== EXERCISE PROMPT ==
Transcribe exactly the lines that fall between the one holding "- liver: (x=99, y=167)–(x=182, y=297)" and the one holding "- portal vein", inclusive, from the entries below.

┌──

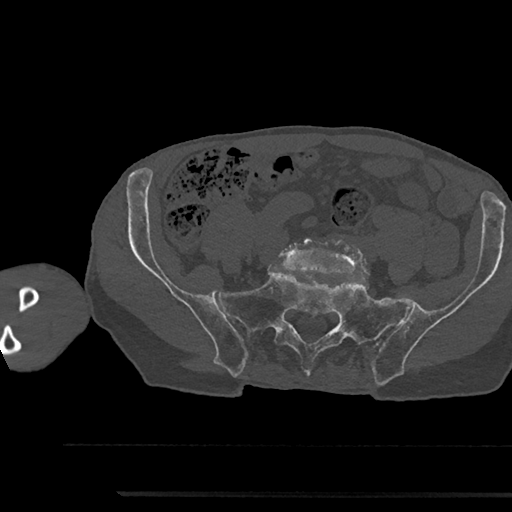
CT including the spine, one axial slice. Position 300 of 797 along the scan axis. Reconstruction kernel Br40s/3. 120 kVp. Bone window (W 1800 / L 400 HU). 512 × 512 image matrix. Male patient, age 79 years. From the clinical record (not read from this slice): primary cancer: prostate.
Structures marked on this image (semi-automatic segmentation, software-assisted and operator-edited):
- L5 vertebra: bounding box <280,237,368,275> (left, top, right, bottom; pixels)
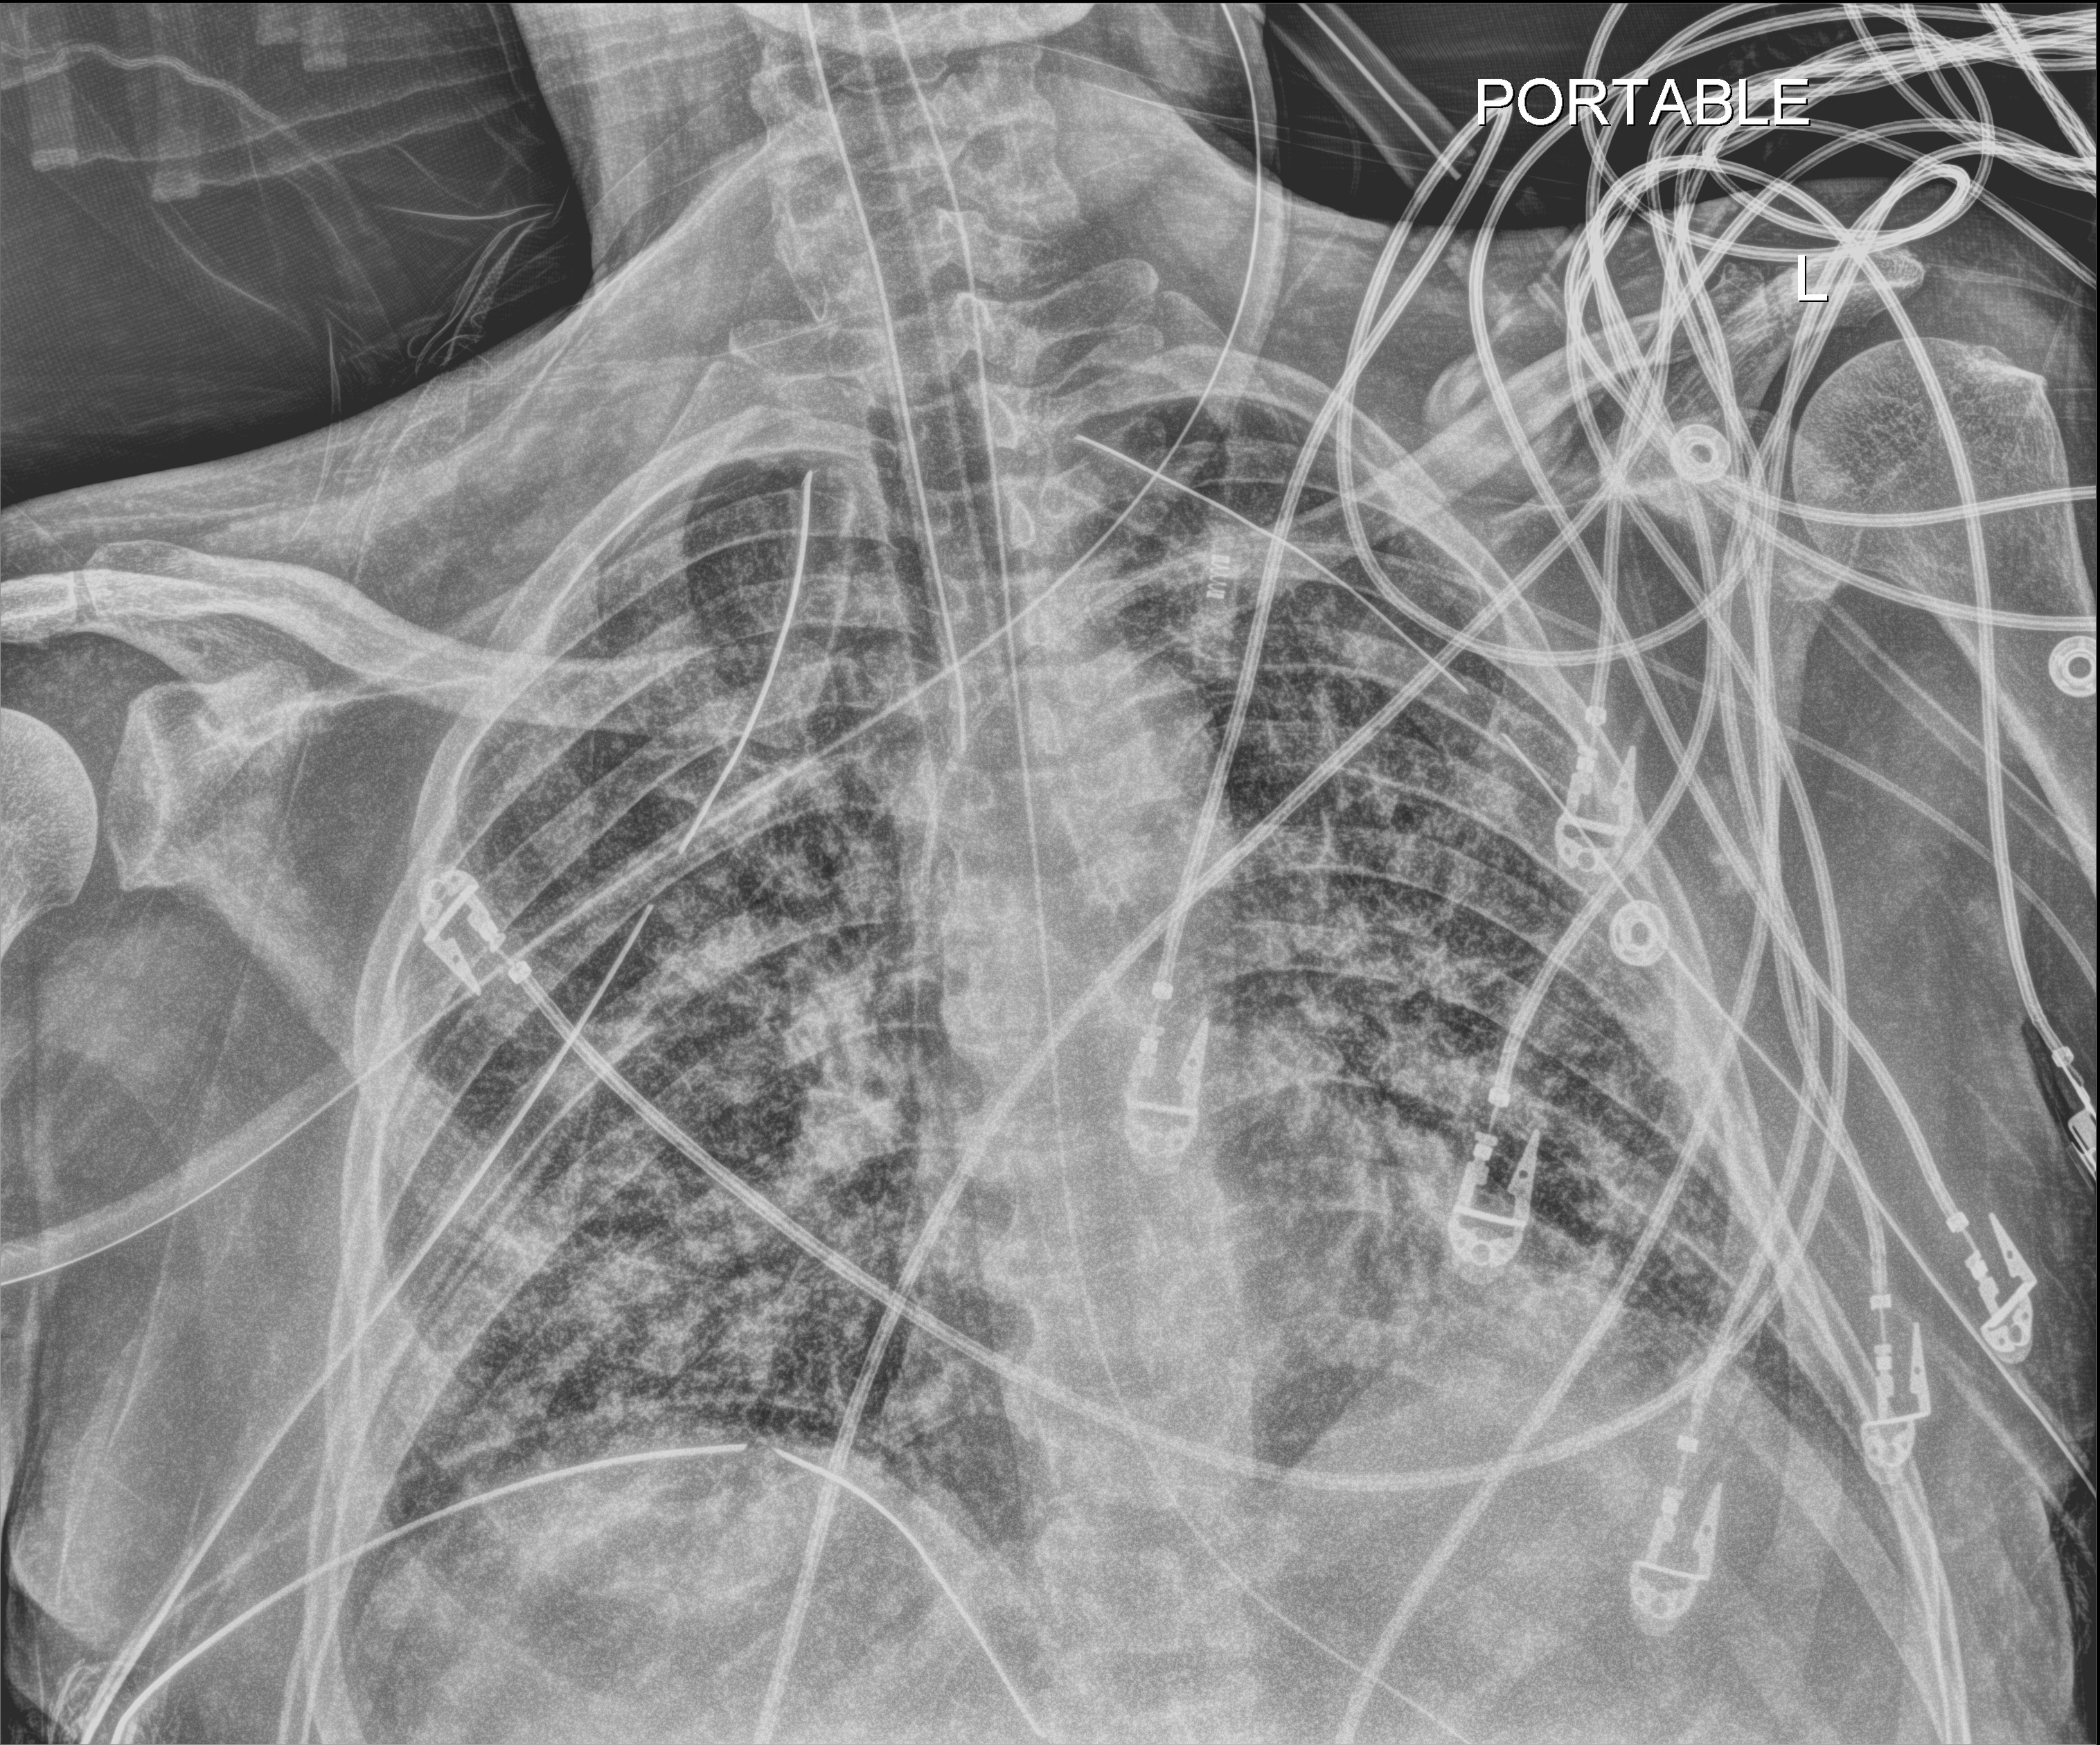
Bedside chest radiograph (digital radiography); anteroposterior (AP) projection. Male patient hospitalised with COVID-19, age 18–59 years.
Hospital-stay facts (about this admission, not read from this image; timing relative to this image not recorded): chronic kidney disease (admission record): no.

└──
┌──

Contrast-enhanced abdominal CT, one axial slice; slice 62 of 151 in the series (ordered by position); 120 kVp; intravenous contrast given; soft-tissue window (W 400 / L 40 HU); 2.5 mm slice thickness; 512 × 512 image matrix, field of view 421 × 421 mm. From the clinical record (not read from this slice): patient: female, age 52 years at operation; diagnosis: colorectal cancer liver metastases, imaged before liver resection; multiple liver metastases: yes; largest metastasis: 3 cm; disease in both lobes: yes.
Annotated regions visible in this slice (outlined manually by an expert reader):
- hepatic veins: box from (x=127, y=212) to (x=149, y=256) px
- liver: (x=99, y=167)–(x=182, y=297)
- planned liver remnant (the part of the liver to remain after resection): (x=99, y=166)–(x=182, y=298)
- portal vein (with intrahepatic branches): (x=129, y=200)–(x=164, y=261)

└──

== YOUR RESPONSE ==
- liver: (x=99, y=167)–(x=182, y=297)
- planned liver remnant (the part of the liver to remain after resection): (x=99, y=166)–(x=182, y=298)
- portal vein (with intrahepatic branches): (x=129, y=200)–(x=164, y=261)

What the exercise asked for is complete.